Но Мария Федоровна договорилась с Екатериной Васильевной Розовой, в квартире напротив, на нашей площадке, что она позволит учить меня играть на их пианино, а за это Мария Федоровна будет бесплатно обучать ее сына Юру. Юра был старше меня, он учился во 2-м классе.
Розовы жили в самой большой комнате, такой же (может быть, немного меньше), как комната Вишневских в нашей квартире, но их комната была разделена перегородками на три комнатушки, и та из них, в которую входили из коридора, была темная, без окон. Эта семья жила некоторое время в Америке (отец Юры был инженер), и у них были некоторые необыкновенные вещи: например, на буфете стояла коричневая голова с красным ртом с нарисованными ноздрями и с большими белками глаз. Голова не была мне симпатична, но это был кокосовый орех.
Мария Федоровна купила «Школу» Бейера[33], и я стала учиться играть. Мария Федоровна была довольна моими успехами, и я играла дома в игру на фортепьяно — на столе, на сундуке и на батареях отопления, — их частые вертикальные пластины издавали слабые звуки от удара.
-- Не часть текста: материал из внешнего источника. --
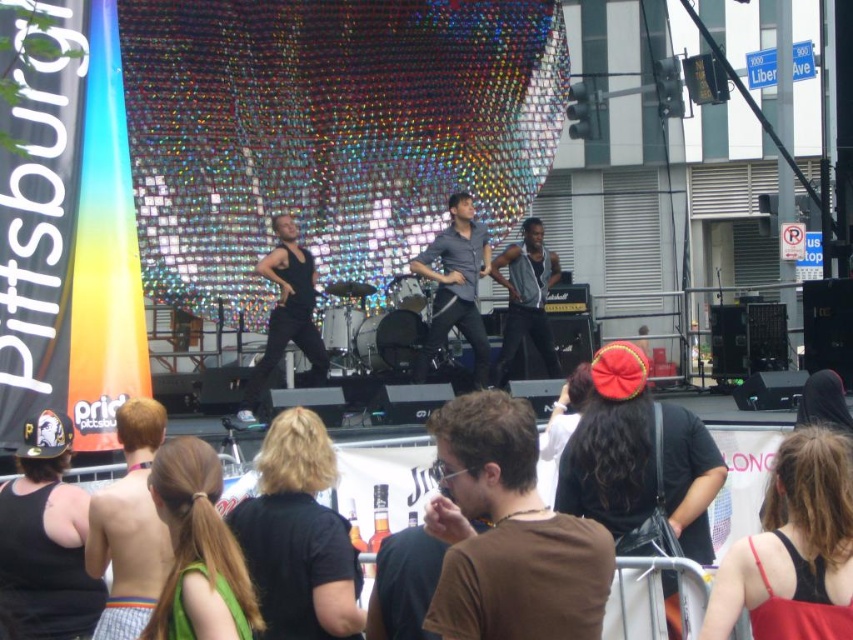
Question: Which object appears farthest from the camera in this image?

Choices:
 (A) metallic silver vest at center
 (B) skinny jeans at lower left

Answer: (A)

Question: Does skinny jeans at lower left appear under metallic silver vest at center?

Choices:
 (A) yes
 (B) no

Answer: (A)

Question: Among these objects, which one is farthest from the camera?

Choices:
 (A) brown matte shirt at center
 (B) metallic silver vest at center

Answer: (B)

Question: Observing the image, what is the correct spatial positioning of brown matte shirt at center in reference to black matte tank top at center?

Choices:
 (A) left
 (B) right

Answer: (B)

Question: Observing the image, what is the correct spatial positioning of skinny jeans at lower left in reference to black matte tank top at center?

Choices:
 (A) right
 (B) left

Answer: (B)

Question: Which point is farther to the camera?

Choices:
 (A) matte gray shirt at center
 (B) skinny jeans at lower left

Answer: (A)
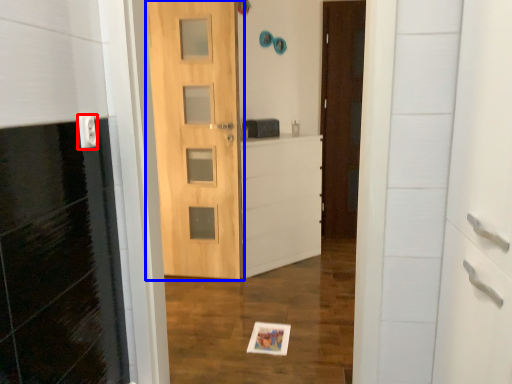
Question: Which point is further to the camera, electric outlet (highlighted by a red box) or door (highlighted by a blue box)?

Choices:
 (A) electric outlet
 (B) door

Answer: (B)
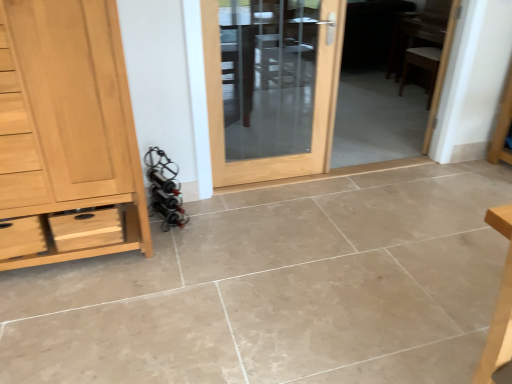
Question: From their relative heights in the image, would you say light brown wood chest of drawers at left is taller or shorter than matte wooden door at center?

Choices:
 (A) short
 (B) tall

Answer: (B)

Question: Considering the positions of light brown wood chest of drawers at left and matte wooden door at center in the image, is light brown wood chest of drawers at left bigger or smaller than matte wooden door at center?

Choices:
 (A) big
 (B) small

Answer: (A)

Question: Considering the real-world distances, which object is closest to the wooden chair at right, which is the first chair in top-to-bottom order?

Choices:
 (A) brown wooden chair at right, placed as the first chair when sorted from bottom to top
 (B) light brown wood chest of drawers at left
 (C) matte wooden door at center

Answer: (A)

Question: Which object is positioned closest to the brown wooden chair at right, placed as the first chair when sorted from bottom to top?

Choices:
 (A) matte wooden door at center
 (B) wooden chair at right, which is the first chair in top-to-bottom order
 (C) light brown wood chest of drawers at left

Answer: (B)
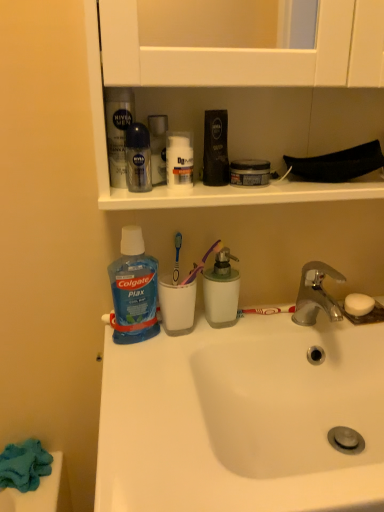
The height and width of the screenshot is (512, 384). I want to click on vacant area that is situated to the right of white plastic toothbrush at sink, which is the 3th toothbrush in left-to-right order, so click(x=326, y=326).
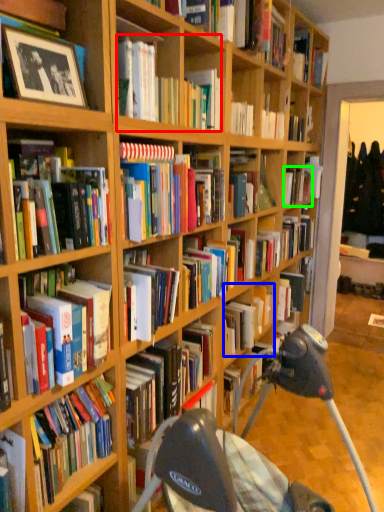
Question: Which object is positioned farthest from book (highlighted by a red box)? Select from book (highlighted by a blue box) and book (highlighted by a green box).

Choices:
 (A) book
 (B) book

Answer: (B)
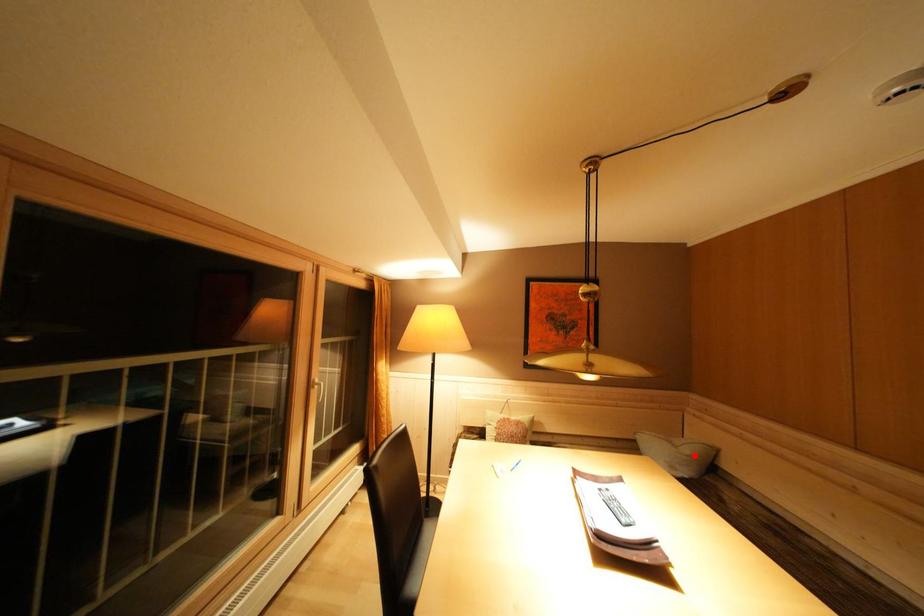
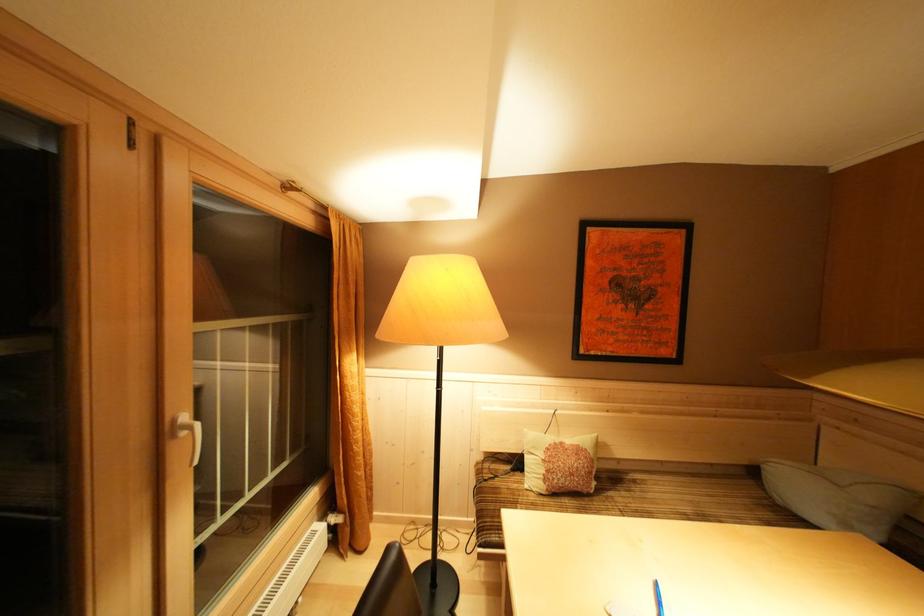
Question: I am providing you with two images of the same scene from different viewpoints. A red point is marked on the first image. At the location where the point appears in image 1, is it still visible in image 2?

Choices:
 (A) Yes
 (B) No

Answer: (A)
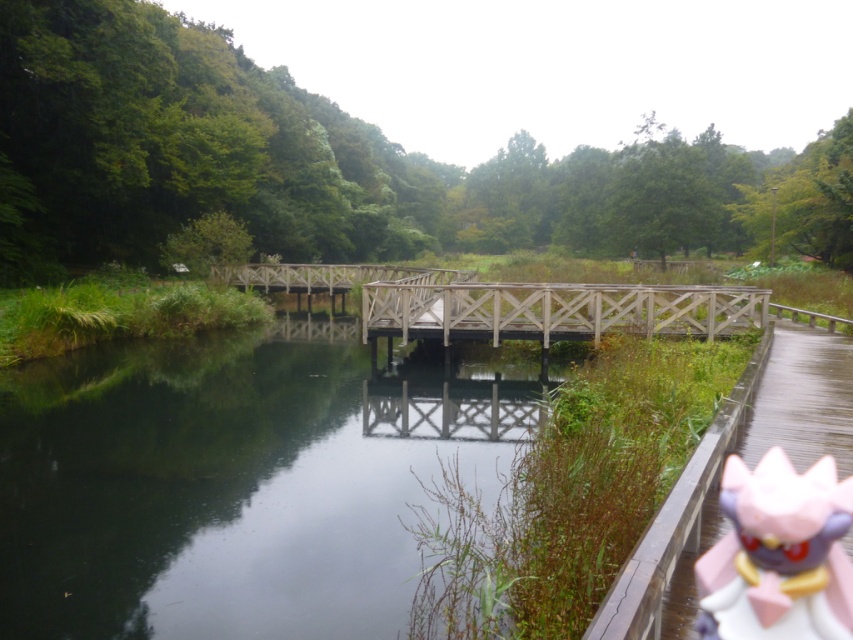
Measure the distance between dark reflective water at center and pink plastic doll at lower right.

dark reflective water at center and pink plastic doll at lower right are 11.25 meters apart.

Does dark reflective water at center appear under pink plastic doll at lower right?

Indeed, dark reflective water at center is positioned under pink plastic doll at lower right.

Is point (62, 360) closer to camera compared to point (781, 593)?

No, (62, 360) is further to viewer.

Find the location of a particular element. dark reflective water at center is located at coordinates click(231, 483).

Consider the image. Which is more to the left, pink plastic doll at lower right or wooden bridge at center?

From the viewer's perspective, pink plastic doll at lower right appears more on the left side.

Can you confirm if pink plastic doll at lower right is wider than wooden bridge at center?

No, pink plastic doll at lower right is not wider than wooden bridge at center.

Is point (712, 611) behind point (625, 312)?

No.

Find the location of a particular element. Image resolution: width=853 pixels, height=640 pixels. pink plastic doll at lower right is located at coordinates (778, 554).

Which is above, dark reflective water at center or wooden bridge at center?

wooden bridge at center is higher up.

Is dark reflective water at center below wooden bridge at center?

Correct, dark reflective water at center is located below wooden bridge at center.

At what (x,y) coordinates should I click in order to perform the action: click on dark reflective water at center. Please return your answer as a coordinate pair (x, y). Looking at the image, I should click on (231, 483).

The width and height of the screenshot is (853, 640). I want to click on dark reflective water at center, so click(231, 483).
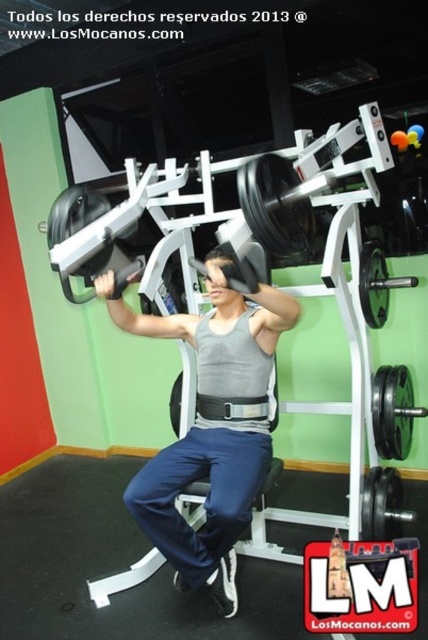
You are a gym trainer observing a client working out. You notice the gray matte tank top at center and the black rubber barbell at center. Which object is positioned to the left of the other?

The gray matte tank top at center is to the left of the black rubber barbell at center.

You are a gym trainer observing a client wearing a gray matte tank top at center. The client wants to adjust the weight stack on the machine but notices their tank top might interfere with the machine handles. The handles are 1.64 meters away from the tank top. Can the client safely adjust the weights without the tank top getting caught?

The gray matte tank top at center is 1.64 meters away from the handles. Since the distance is sufficient, the client can safely adjust the weights without the tank top getting caught.

You are a gym trainer observing a client performing a shoulder press. The client is wearing a gray matte tank top at center and using a black rubber barbell at center. Based on the equipment and clothing, which item is more likely to be in contact with the floor?

The black rubber barbell at center is more likely to be in contact with the floor because it is shorter than the gray matte tank top at center.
Юру Розова воспитывали не так, как меня: его отправляли гулять в любую погоду, даже в дождь, несмотря на его ревматизм и больное сердце, а мы в дождь сидели дома. Юра никакого удовольствия от музыки не получал и отлынивал от уроков. Розовым стало ни к чему предоставлять нам пианино, и уроки прекратились.
На лыжах я каталась с пяти лет. А теперь стала учиться кататься на коньках, все на том же Тверском бульваре. Мария Федоровна достала мне у кого-то деревянные коньки (как у бедняков-голландцев из книги). Это были деревянные бруски, немного уже подошвы башмаков вверху, сужавшиеся книзу, а сам полоз был сантиметра в два шириной. В каждом коньке были пробуравлены насквозь два отверстия, через них пропускались веревочки, которыми коньки привязывались к обуви. Коньки скользили хуже, чем стальные, но были устойчивее, и я на них передвигалась по бульвару. Скверно было, что такие коньки были у меня одной и что на меня все смотрели, по-моему, так, как четыре года назад на красные галифе. Я чувствовала себя белой вороной.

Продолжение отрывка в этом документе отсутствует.